It’s fair to say that spring of 2020 was one of the hardest times of my life. The world in a global pandemic, mass uncertainty, everyone coming to me for the answers, my routine thrown out and a new normal with tough restrictions really took its toll on my mental health.
I have suffered with anxiety for four years. In 2017 I had a breakdown and since then I have been on a road of recovery setting up Thrive Law in 2018 and growing my team. But this Spring I felt like I was back in a dark place. A place of sheer anxiety, sleepless nights and fear of the unknown.
The financial impact of lockdown 1.0 meant I wasn’t receiving any income for months. I didn’t know when I was next going to be paid or if we would survive. We didn’t know how long this would go on for. This, compounded with looking after everyone else and being socially isolated, being the ‘go to’ person for furlough and employment advice was tough. I had to put on a brave face to help others but inside I was petrified of what was going to happen to me and every-thing I had built.
I felt bad for feeling this way too as other businesses were forced to closed, we could still work from home. We were all in the same storm but a different boat. What I knew was that to lead my team through this I had to look after myself first.
ADHD and anxiety.
After months of turmoil with my mental health and being unable to even pay my mortgage or household bills, I was able to manage my mental health and bring myself back to a safe place.
“ I put in place coping mechanisms and a clearly defined morning routine to set my day up strong: integrating exercise, gratitude and meditation daily.”
But even with this in place something still didn’t feel right.
As lockdown started to ease I booked an appointment with a psychiatrist as I wanted to under-stand what was happening. I felt there was something more than anxiety happening in my brain but I couldn’t put my finger on it.
I went through an assessment with a psychiatrist. He interviewed my family and friends and then me for two hours and was confident in a combined diagnosis for ADHD.
ADHD (“Attention deficit hyperactivity disorder”) is a complex neurological condition. This had never been identified as a child and is very often missed in girls. When I say combined diagnosis that means I have both the inattentive and hyperactivity symptoms, combined.
If I’m honest, I had suspected it could be this as other ADHD’ers had indicated prior, that they believed I may have it but, without a formal diagnosis there isn’t much you can do.
There is really a misconception about what ADHD is. We automatically think naughty children and attention seeking right?
So what is ADHD like for me? I literally think about thousands of things at once, I have so much energy and hyperactivity I have to move and exercise every day to expend it to be able to sleep. I struggle to sit still and I become very impatient as my brain thinks and moves so quickly it can often result in me interrupting and even finishing people’s sentences. This can come across as rude or arrogant but in fact I just have weak impulsive control and exaggerated emotions at times – my brain just works differently to a ‘normal’ brain.
The diagnosis was actually a relief. It meant I could research and educate myself on how to make things easier for me and put in place further coping mechanisms. It turned out that the new routines I was putting in place to coping with my anxiety were fuelled by ADHD and were in fact a coping mechanism for this condition without me knowing!
But what does all of this have to do with leadership?
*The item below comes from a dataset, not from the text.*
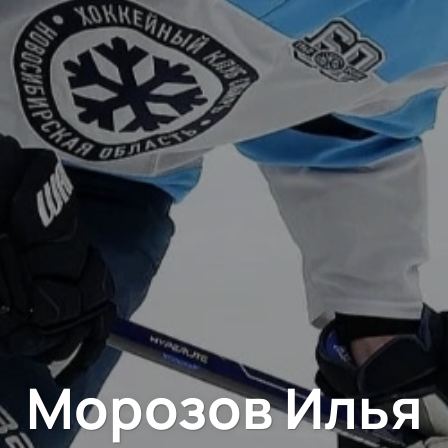
Морозов Илья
What does leadership look like?
Throughout this process I was honest and candid with my team about my struggles and my diagnosis and the fact that I was embarking on new medication, which may have an effect on me until we were able to establish the correct dosage.
Through my own vulnerability and sharing my story publicly and internally, my team felt empowered to reach out to me with their own issues which meant we could work through these together.
Leaders must lead with empathy. Gone are the days where being barked orders and being scared of your boss are effective (if they ever were!).
Despite everything that happened during lockdown I sent small gifts and cards of gratitude to my team in the post. Without them I would not have a business at all and despite my own struggles they were thriving in their new remote work place. I did a few things like this over the course of this year and it’s honestly those small acts of kindness and personalised touches that really make a difference.
One of the most difficult skills to harness, as a leader, is actively listening. This is essential in order for you to be able to truly lead your time. If you don’t hear them your leadership will be in effective. Through active listening you can find support for individuals that will have a deeper impact.
For example, when speaking about mental health in the workplace with your team, do not assume you know what they are going to say, even when you may have lived experience of a condition as it can manifest differently in every single person.
Consider cultural and religious issues which may be influencing a condition and explore solutions together which address the root cause of the issues rather than paying lip service.
This is why effective communication (coupled with active listening) is paramount. We all communicate differently, we all react differently, we all absorb information differently.
Communication and treating everyone in the same way is ineffective leadership. Tailor your communication to the situation; to the person. We need to put the human touch back into leadership. People will remember how you made them feel this year.
So, whilst leadership requires strength and the ability to burden difficult decisions, it also requires empathy, humility and vulnerability. Leaders who embrace this approach as we come out of lockdown will lead their team through adversity and beyond.